Appellee sued appellant in case for damages sustained in consequence of the kick of a horse the latter had sold to the former. A trial by jury resulted in a verdict and judgment against appellant for $415, to reverse which this appeal is prosecuted, and it is insisted chiefly that the court admitted improper evidence, gave improper instructions, and the verdict is against the weight of the evidence.

It was claimed by appellee upon the trial that appellant represented or warranted the horse to be gentle, whereby he was induced to and did purchase the same, when in truth the horse was dangerous and known to be such by appellant. The horse was dangerous and kicked appellee, seriously injuring him. There was no conflict of the evidence upon the point that the horse was of the quality imputed, and appellant testified that he informed appellee before and at the time of the purchase that he was a dangerous horse, and that the purchase was made in view of such knowledge. This was the material point in issue upon the trial and about which' the evidence was sharply conflicting. There was evidence tending to prove that appellee had admitted appellant told him the horse was dangerous, but did not inform, him that he was a man-eater. Over the objection of appellant, appellee was permitted to testify that the doctor to whom lie took the horse for treatment for fistula refused to treat him because he found him to be the man-eating horse, and upon this phase of the case the difference between a simply dangerous horse and a man-eating horse was made a material question for the jury. Upon a consideration of the whole evidence in the case, and in view of its conflicting character in material respects, we are impelled to the conclusion that the admission of what the doctor said to appellee about the horse, in the absence of appellant, was prejudicial and misleading. The evidence was clearly incompetent, being hearsay merely, and being upon a material point, and having been submitted to the jury with the approval of the trial court, it can not, we think, be doubted that the jury was improperly influenced thereby. Where the evidence is conflicting upon vital issues the general rule is that the rulings of the court, both as to evidence and instructions, should be accurate.

We find no harmful or prejudicial errors in the instructions. It is complained by appellant that the court refused to instruct the jury in effect, that to make a statement by the seller amount to a warranty it must have been made with that view, and with such intention, and that the purchaser should receive "and act upon the same as such. Abstractly, of course, this is an elementary principle of every contract, but as the instruction was presented it assumed without reference to the evidence, that there was an absence of such intention, while it is the law, that in the absence of evidence to the contrary, a person is presumed to intend the natural consequences of his acts, or the usual meaning of words used by him.

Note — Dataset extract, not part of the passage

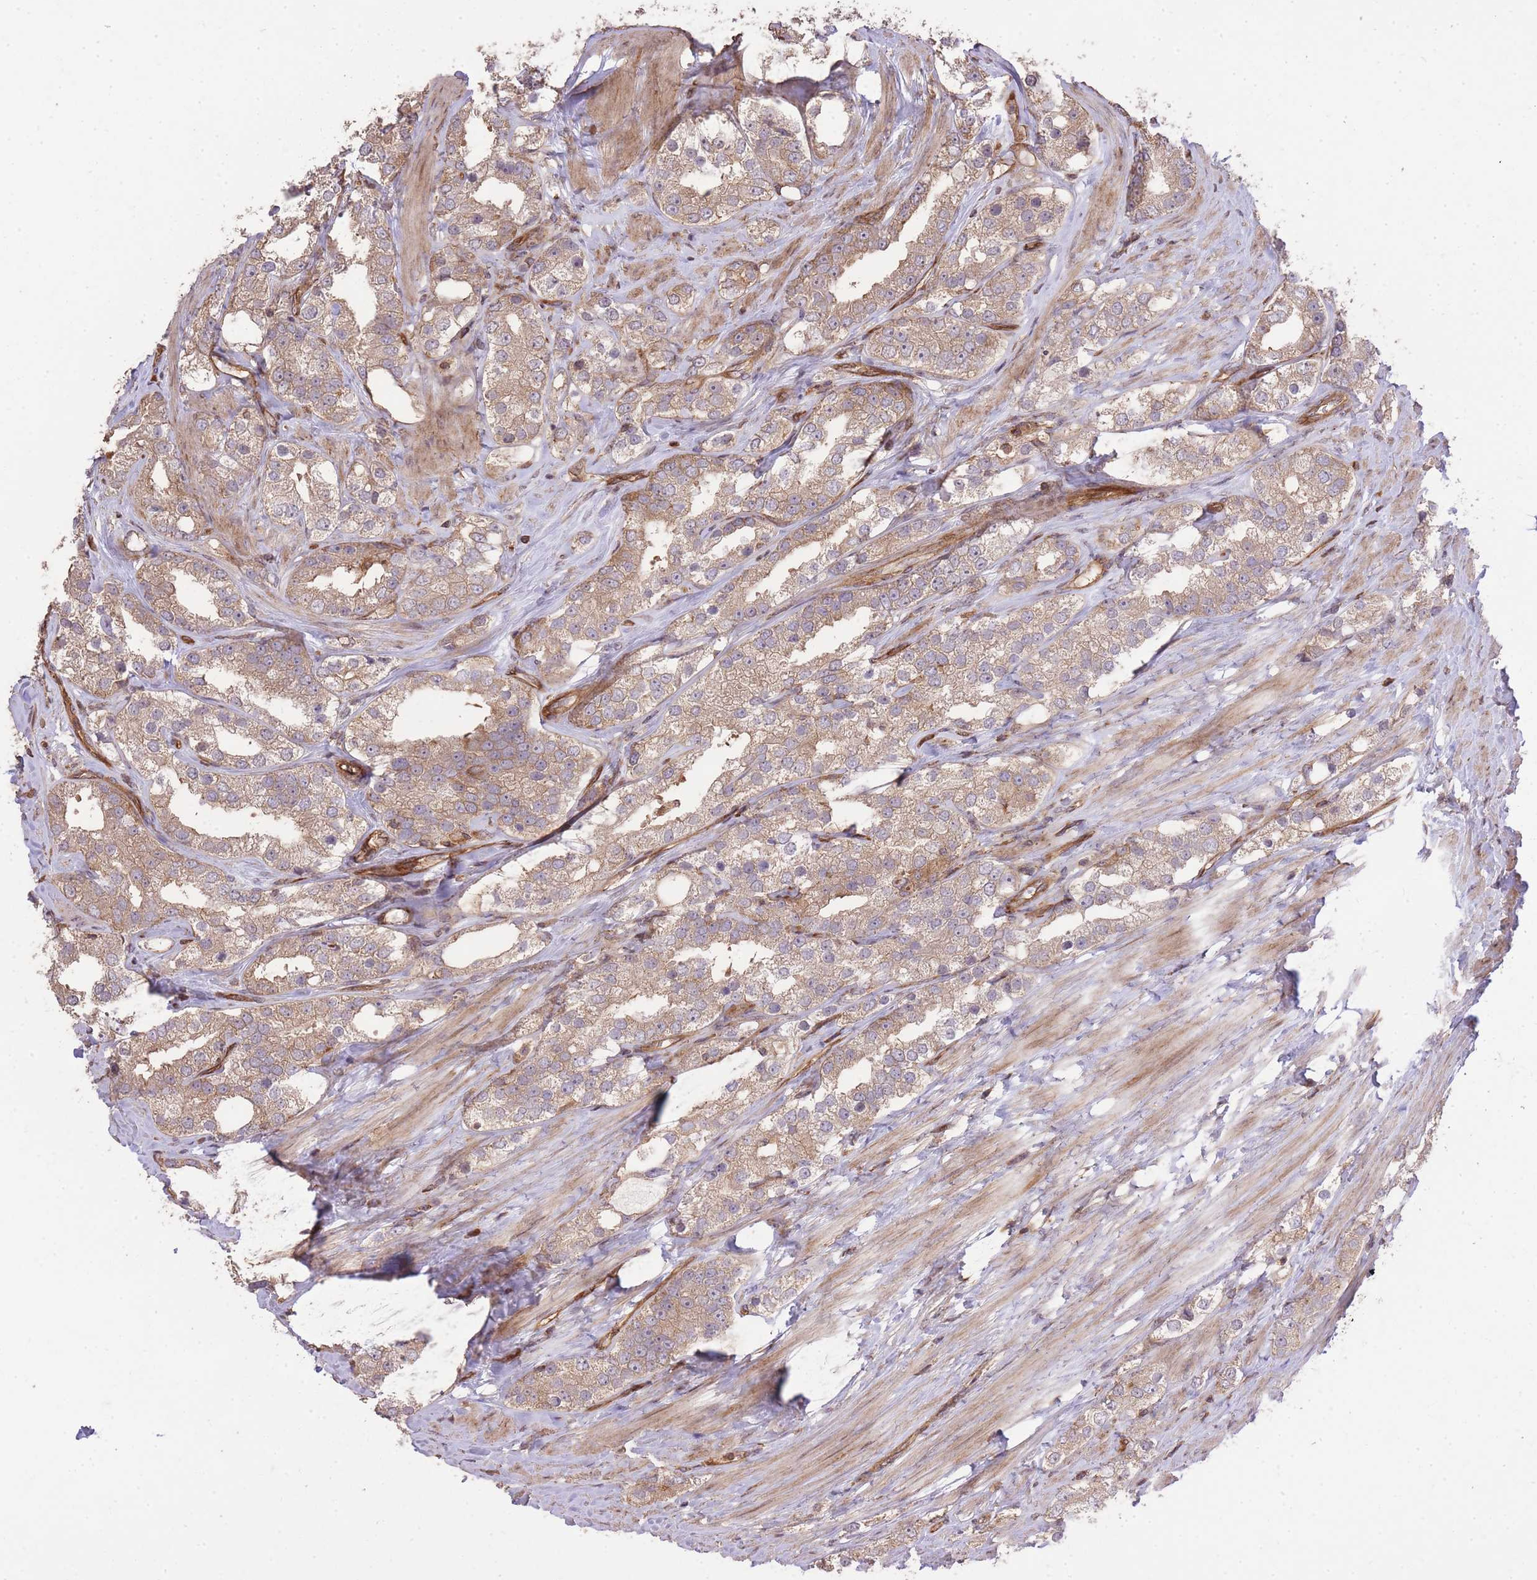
{"staining": {"intensity": "weak", "quantity": ">75%", "location": "cytoplasmic/membranous"}, "tissue": "prostate cancer", "cell_type": "Tumor cells", "image_type": "cancer", "snomed": [{"axis": "morphology", "description": "Adenocarcinoma, NOS"}, {"axis": "topography", "description": "Prostate"}], "caption": "IHC (DAB (3,3'-diaminobenzidine)) staining of human prostate adenocarcinoma demonstrates weak cytoplasmic/membranous protein positivity in approximately >75% of tumor cells. Nuclei are stained in blue.", "gene": "PLD1", "patient": {"sex": "male", "age": 79}}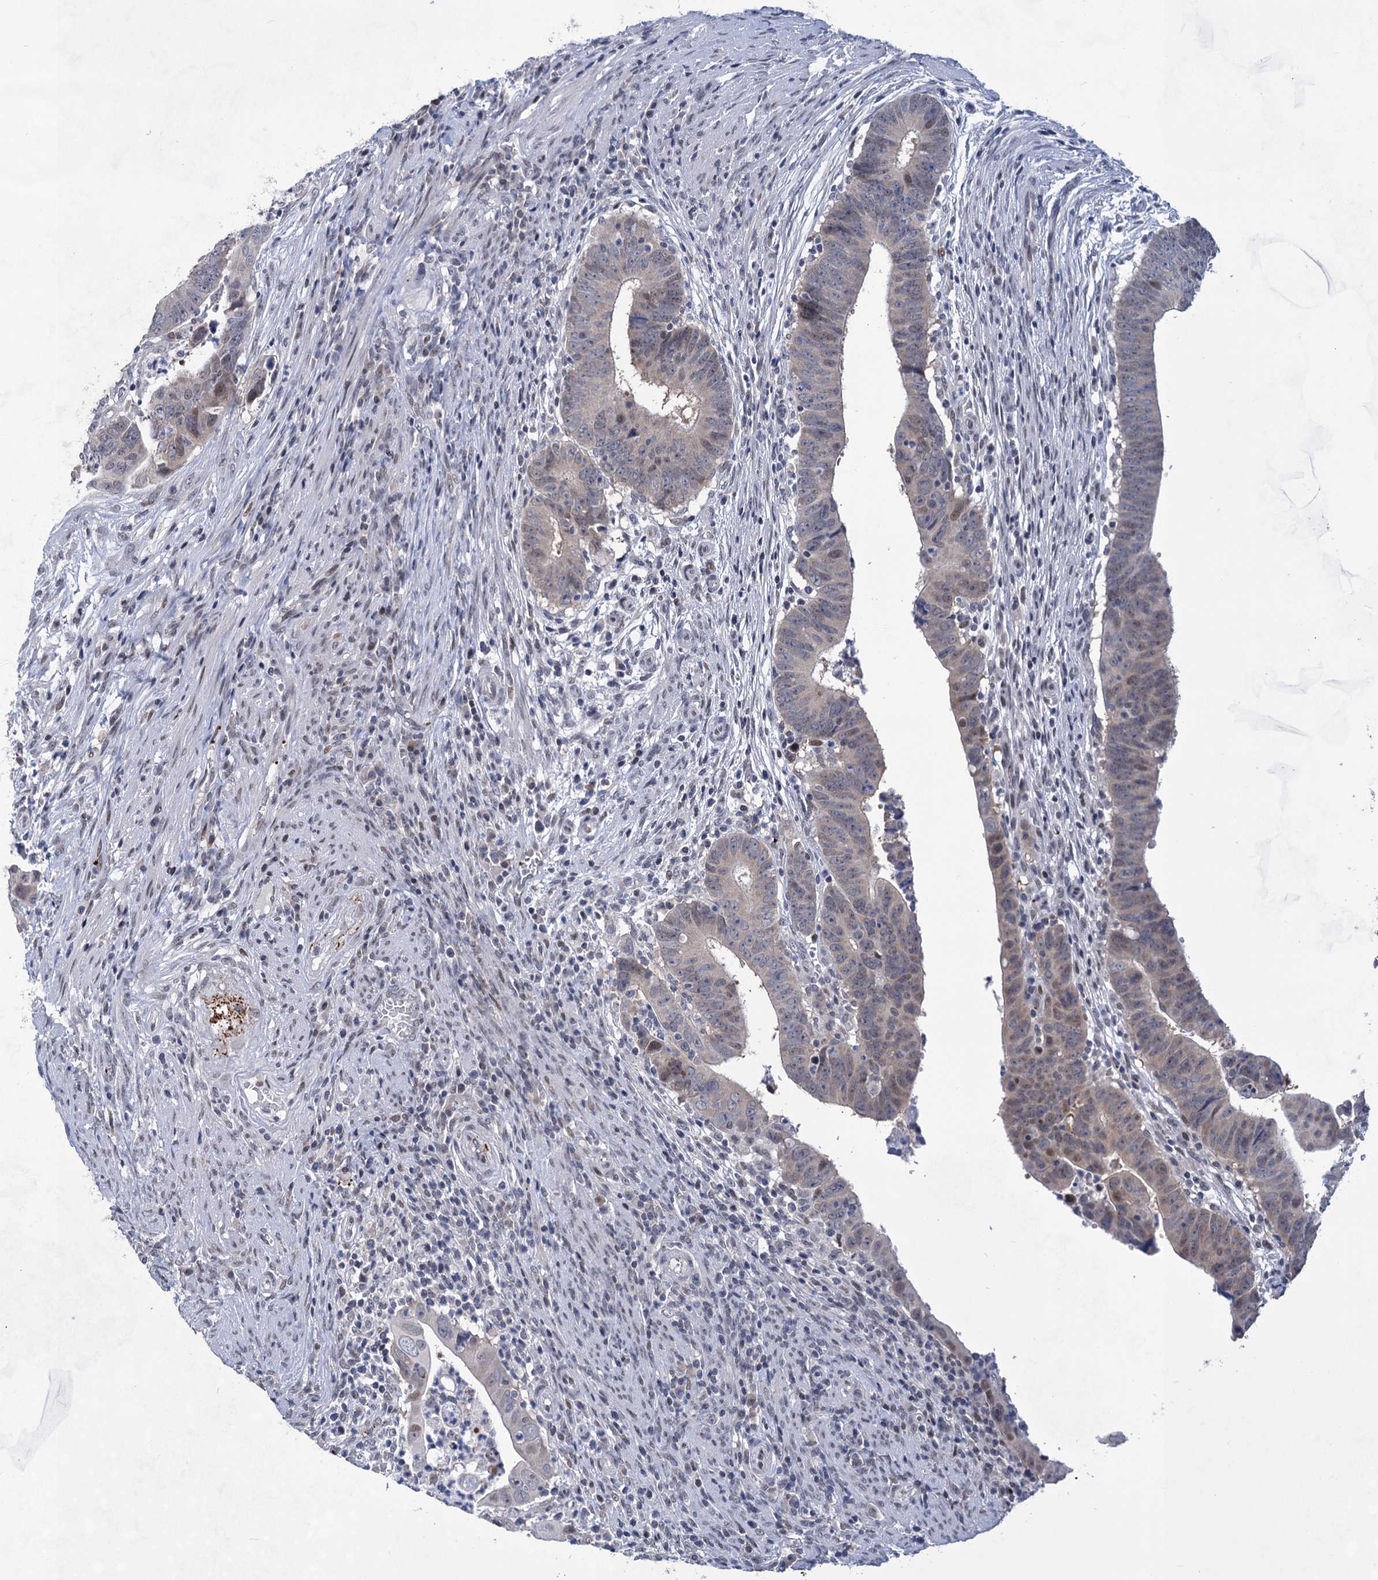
{"staining": {"intensity": "negative", "quantity": "none", "location": "none"}, "tissue": "colorectal cancer", "cell_type": "Tumor cells", "image_type": "cancer", "snomed": [{"axis": "morphology", "description": "Normal tissue, NOS"}, {"axis": "morphology", "description": "Adenocarcinoma, NOS"}, {"axis": "topography", "description": "Rectum"}], "caption": "IHC histopathology image of human adenocarcinoma (colorectal) stained for a protein (brown), which displays no positivity in tumor cells. (DAB (3,3'-diaminobenzidine) immunohistochemistry (IHC) with hematoxylin counter stain).", "gene": "MON2", "patient": {"sex": "female", "age": 65}}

Inasmuch as the cause will be remanded for a new trial we refrain from entering upon a discussion of the evidence as to whether the verdict is thereby supported.

Appellee has assigned and argued cross-errors, calling in question the propriety of the action of the court by which the demurrer was sustained to the second count of the declaration. We are of the opinion that appellee had the benefit of all competent evidence at the trial upon the additional count of his declaration, and if there was error in sustaining such demurrer it was harmless. This is the oft-repeated ruling of the courts.

For the error indicated the judgment of the Circuit Court will be reversed and the cause remanded.